- _Given task_: Write the next part of the oVirt mailing-list thread about adding another host to a cluster, starting right after its final line.

[ovirt-users] Adding another host to my cluster

Fri May 13 12:53:19 UTC 2016

Hi Gervais,

   Okay, I see two problems: there are some leftover direcyories causing 
issues and for some reason VDSM seems to be trying to bind to a port 
something is already running on (probably an older version of VDSM.)  
Try removing the duplicate dirs (rmdir 
/var/run/vdsm/storage/248f46f0-d793-4581-9810-c9d965e2f286 and 
/rhev/data-center/mnt - if they aren't empty don't rm -rf them because 
they might be mounted from your production servers.  Just mv -i them to 
/root or somewhere.)

   Next shutdown the vdsm service with "service vdsm stop" (I think, 
might be service stop vdsm, I don't use CentOS much) and kill any 
running vdsm processes (ps ax |grep vdsm)  The error that I saw was:

MainThread::ERROR::2016-05-13 
08:58:38,262::clientIF::128::vds::(__init__) failed to init clientIF, 
shutting down storage dispatcher
MainThread::ERROR::2016-05-13 08:58:38,289::vdsm::171::vds::(run) 
Exception raised
Traceback (most recent call last):
   File "/usr/share/vdsm/vdsm", line 169, in run
     serve_clients(log)
   File "/usr/share/vdsm/vdsm", line 102, in serve_clients
     cif = clientIF.getInstance(irs, log, scheduler)
   File "/usr/share/vdsm/clientIF.py", line 193, in getInstance
     cls._instance = clientIF(irs, log, scheduler)
   File "/usr/share/vdsm/clientIF.py", line 123, in __init__
     self._createAcceptor(host, port)
   File "/usr/share/vdsm/clientIF.py", line 201, in _createAcceptor
     port, sslctx)
   File "/usr/share/vdsm/protocoldetector.py", line 170, in __init__
     sock = _create_socket(host, port)
   File "/usr/share/vdsm/protocoldetector.py", line 40, in _create_socket
     server_socket.bind(addr[0][4])
   File "/usr/lib64/python2.7/socket.py", line 224, in meth
     return getattr(self._sock,name)(*args)
error: [Errno 98] Address already in use

If you get the same error, do a netstat -lnp and compare it to the same 
from a working box to see if something else is running on the VDSM port.

On 2016-05-13 09:37 AM, Gervais de Montbrun wrote:
> Hi Charles,
>
> I think the problem I am having is due to the setup failing and not 
> something in vdsm configs as I have never gotten this server to start 
> up properly and the BRIDGE ethernet interface + ovirt routes are not 
> setup.

Entries drawn from a collection:
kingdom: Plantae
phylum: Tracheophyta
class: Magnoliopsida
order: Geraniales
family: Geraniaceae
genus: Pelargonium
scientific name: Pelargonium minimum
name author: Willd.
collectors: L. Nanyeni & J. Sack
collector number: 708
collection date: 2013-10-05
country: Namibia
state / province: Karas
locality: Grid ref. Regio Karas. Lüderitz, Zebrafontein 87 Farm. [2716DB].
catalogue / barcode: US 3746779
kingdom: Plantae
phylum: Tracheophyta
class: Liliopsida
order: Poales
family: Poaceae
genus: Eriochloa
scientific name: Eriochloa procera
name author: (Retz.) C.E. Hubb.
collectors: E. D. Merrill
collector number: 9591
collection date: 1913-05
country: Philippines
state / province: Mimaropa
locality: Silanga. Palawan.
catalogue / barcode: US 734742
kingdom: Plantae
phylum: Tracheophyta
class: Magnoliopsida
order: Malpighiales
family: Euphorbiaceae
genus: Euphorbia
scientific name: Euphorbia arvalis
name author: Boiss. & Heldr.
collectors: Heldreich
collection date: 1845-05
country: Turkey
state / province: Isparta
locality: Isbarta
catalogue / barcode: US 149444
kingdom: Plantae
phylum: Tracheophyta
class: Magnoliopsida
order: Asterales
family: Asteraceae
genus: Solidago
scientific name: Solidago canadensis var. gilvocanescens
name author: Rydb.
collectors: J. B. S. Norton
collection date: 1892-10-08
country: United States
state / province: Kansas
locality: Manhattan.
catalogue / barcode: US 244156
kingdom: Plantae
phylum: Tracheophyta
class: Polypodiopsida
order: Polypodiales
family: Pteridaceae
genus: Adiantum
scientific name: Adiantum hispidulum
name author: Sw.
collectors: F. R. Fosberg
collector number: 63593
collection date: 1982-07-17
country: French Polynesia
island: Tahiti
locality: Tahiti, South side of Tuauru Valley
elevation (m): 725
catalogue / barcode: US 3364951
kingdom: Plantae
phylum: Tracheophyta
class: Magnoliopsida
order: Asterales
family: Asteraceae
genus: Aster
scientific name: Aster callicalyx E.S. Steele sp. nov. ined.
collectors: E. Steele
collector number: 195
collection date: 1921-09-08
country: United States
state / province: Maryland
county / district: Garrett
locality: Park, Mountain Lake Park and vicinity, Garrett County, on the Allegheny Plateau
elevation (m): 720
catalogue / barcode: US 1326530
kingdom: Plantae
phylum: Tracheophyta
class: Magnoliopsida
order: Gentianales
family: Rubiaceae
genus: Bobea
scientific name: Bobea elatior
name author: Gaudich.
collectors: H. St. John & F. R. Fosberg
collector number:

- _In response_:
>
> I put the logs here: 
> https://www.dropbox.com/sh/5ugyykqh1lgru9l/AACXxRYWr3tgd0WbBVFW5twHa?dl=0
>
> hosted-engine--deploy-logs.zip# Logs from when I tried to deploy and 
> it failed
> vdsm.tar.gz# /var/log/vdsm
>
> Output from running vdsm from the command line:
>
>     [root at cultivar2 log]# su -s /bin/bash vdsm
>     [vdsm at cultivar2 log]$ python /usr/share/vdsm/vdsm
>     (PID: 6521) I am the actual vdsm 4.17.26-1.el7
>     cultivar2.grove.silverorange.com
>     <http://cultivar2.grove.silverorange.com/> (3.10.0-327.el7.x86_64)
>     VDSM will run with cpu affinity: frozenset([1])
>     /usr/bin/taskset --all-tasks --pid --cpu-list 1 6521 (cwd None)
>     SUCCESS: <err> = ''; <rc> = 0
>     Starting scheduler vdsm.Scheduler
>     started
>     Run and protect:
>     registerDomainStateChangeCallback(callbackFunc=<functools.partial
>     object at 0x381b158>)
>     Run and protect: registerDomainStateChangeCallback, Return
>     response: None
>     Trying to connect to Super Vdsm
>     Preparing MOM interface
>     Using named unix socket /var/run/vdsm/mom-vdsm.sock
>     Unregistering all secrests
>     trying to connect libvirt
>     recovery: started
>     Setting channels' timeout to 30 seconds.
>     Starting VM channels listener thread.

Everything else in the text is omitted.